Re: [PATCH v5 0/5] Reduce overhead of LSMs with static calls

Paolo Abeni <pabeni@xxxxxxxxxx> · Mon, 02 Oct 2023 15:27:36 +0200

On Mon, 2023-10-02 at 13:09 +0200, KP Singh wrote:
> On Mon, Oct 2, 2023 at 1:06 PM Paolo Abeni <pabeni@xxxxxxxxxx> wrote:
> > On Thu, 2023-09-28 at 22:24 +0200, KP Singh wrote:
> > > # Background
> > > 
> > > LSM hooks (callbacks) are currently invoked as indirect function calls. These
> > > callbacks are registered into a linked list at boot time as the order of the
> > > LSMs can be configured on the kernel command line with the "lsm=" command line
> > > parameter.
> > > 
> > > Indirect function calls have a high overhead due to retpoline mitigation for
> > > various speculative execution attacks.
> > > 
> > > Retpolines remain relevant even with newer generation CPUs as recently
> > > discovered speculative attacks, like Spectre BHB need Retpolines to mitigate
> > > against branch history injection and still need to be used in combination with
> > > newer mitigation features like eIBRS.
> > > 
> > > This overhead is especially significant for the "bpf" LSM which allows the user
> > > to implement LSM functionality with eBPF program.
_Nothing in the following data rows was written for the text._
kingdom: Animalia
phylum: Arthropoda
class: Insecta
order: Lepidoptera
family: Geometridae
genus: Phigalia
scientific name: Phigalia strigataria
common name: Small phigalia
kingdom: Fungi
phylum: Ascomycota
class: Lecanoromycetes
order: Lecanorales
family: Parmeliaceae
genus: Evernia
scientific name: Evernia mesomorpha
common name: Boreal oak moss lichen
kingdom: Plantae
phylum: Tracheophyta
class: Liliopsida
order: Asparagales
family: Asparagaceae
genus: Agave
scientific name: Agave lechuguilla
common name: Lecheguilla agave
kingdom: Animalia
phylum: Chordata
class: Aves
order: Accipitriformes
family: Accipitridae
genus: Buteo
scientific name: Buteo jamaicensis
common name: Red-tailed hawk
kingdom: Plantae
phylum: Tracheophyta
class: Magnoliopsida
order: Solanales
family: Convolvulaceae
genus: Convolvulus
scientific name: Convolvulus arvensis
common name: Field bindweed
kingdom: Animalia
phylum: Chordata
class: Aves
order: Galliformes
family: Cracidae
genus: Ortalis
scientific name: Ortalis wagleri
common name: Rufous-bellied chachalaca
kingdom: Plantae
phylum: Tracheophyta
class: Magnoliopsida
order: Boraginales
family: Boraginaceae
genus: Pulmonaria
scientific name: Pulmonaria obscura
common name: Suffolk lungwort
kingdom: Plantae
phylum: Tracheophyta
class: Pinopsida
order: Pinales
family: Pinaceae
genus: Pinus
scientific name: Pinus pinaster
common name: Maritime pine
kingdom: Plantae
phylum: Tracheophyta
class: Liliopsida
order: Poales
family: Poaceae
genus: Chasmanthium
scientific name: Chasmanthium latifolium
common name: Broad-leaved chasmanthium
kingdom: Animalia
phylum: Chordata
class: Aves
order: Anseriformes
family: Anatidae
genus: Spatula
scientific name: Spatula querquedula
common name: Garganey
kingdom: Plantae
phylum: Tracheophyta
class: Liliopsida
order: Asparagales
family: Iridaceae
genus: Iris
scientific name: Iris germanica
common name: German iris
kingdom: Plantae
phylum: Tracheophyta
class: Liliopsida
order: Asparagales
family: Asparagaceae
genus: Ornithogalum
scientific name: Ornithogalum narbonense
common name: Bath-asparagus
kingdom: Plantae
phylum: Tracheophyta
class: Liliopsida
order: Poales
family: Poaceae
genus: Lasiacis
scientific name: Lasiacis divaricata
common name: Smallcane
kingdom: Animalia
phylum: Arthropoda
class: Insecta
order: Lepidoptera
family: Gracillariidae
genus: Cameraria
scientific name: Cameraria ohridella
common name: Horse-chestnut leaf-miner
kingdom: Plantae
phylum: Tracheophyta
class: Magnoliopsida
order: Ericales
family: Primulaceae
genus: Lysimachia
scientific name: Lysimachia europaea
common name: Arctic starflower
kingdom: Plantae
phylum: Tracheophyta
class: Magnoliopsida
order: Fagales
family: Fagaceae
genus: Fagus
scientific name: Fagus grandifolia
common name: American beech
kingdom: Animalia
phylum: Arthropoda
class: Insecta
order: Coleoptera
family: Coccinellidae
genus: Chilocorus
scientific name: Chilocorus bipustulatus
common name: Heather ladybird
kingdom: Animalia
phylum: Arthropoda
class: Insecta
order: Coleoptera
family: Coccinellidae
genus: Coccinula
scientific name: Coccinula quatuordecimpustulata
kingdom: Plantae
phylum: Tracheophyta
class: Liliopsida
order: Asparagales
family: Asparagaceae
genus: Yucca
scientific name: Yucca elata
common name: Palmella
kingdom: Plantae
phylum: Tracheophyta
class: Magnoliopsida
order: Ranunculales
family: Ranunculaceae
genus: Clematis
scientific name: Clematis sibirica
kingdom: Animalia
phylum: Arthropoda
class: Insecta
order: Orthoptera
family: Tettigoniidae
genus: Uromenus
In order to facilitate this
> > > the "bpf" LSM provides a default callback for all LSM hooks. When enabled,
> > > the "bpf" LSM incurs an unnecessary / avoidable indirect call. This is
> > > especially bad in OS hot paths (e.g. in the networking stack).
> > > This overhead prevents the adoption of bpf LSM on performance critical
> > > systems, and also, in general, slows down all LSMs.
> > > 
> > > Since we know the address of the enabled LSM callbacks at compile time and only
> > > the order is determined at boot time, the LSM framework can allocate static
> > > calls for each of the possible LSM callbacks and these calls can be updated once
> > > the order is determined at boot.
> > > 
> > > This series is a respin of the RFC proposed by Paul Renauld (renauld@xxxxxxxxxx)
> > > and Brendan Jackman (jackmanb@xxxxxxxxxx) [1]
> > > 
> > > # Performance improvement
> > > 
> > > With this patch-set some syscalls with lots of LSM hooks in their path
> > > benefitted at an average of ~3% and I/O and Pipe based system calls benefitting
> > > the most.
> > > 
> > > Here are the results of the relevant Unixbench system benchmarks with BPF LSM
> > > and SELinux enabled with default policies enabled with and without these
> > > patches.
> > > 
> > > Benchmark                                               Delta(%): (+ is better)
> > > ===============================================================================
> > > Execl Throughput                                             +1.9356
> > > File Write 1024 bufsize 2000 maxblocks                       +6.5953
> > > Pipe Throughput                                              +9.5499
> > > Pipe-based Context Switching                                 +3.0209
> > > Process Creation                                             +2.3246
> > > Shell Scripts (1 concurrent)                                 +1.4975
> > > System Call Overhead                                         +2.7815
> > > System Benchmarks Index Score (Partial Only):                +3.4859
> > 
> > FTR, I also measure a ~3% tput improvement in UDP stream test over
> > loopback.
> > 
> 
> Thanks for running the numbers and testing these patches, greatly appreciated!
> 
> > @KP Singh, I would have appreciated being cc-ed here, since I provided
> 
> Definitely, a miss on my part. Will keep you Cc'ed in any future revisions.

Thanks!

> I think we can also add a Tested-by: tag on the main patch and add
> your performance numbers to the commit as well.

Feel free to include that, even if my testing is limited to the
performance test described above.

Cheers,

Paolo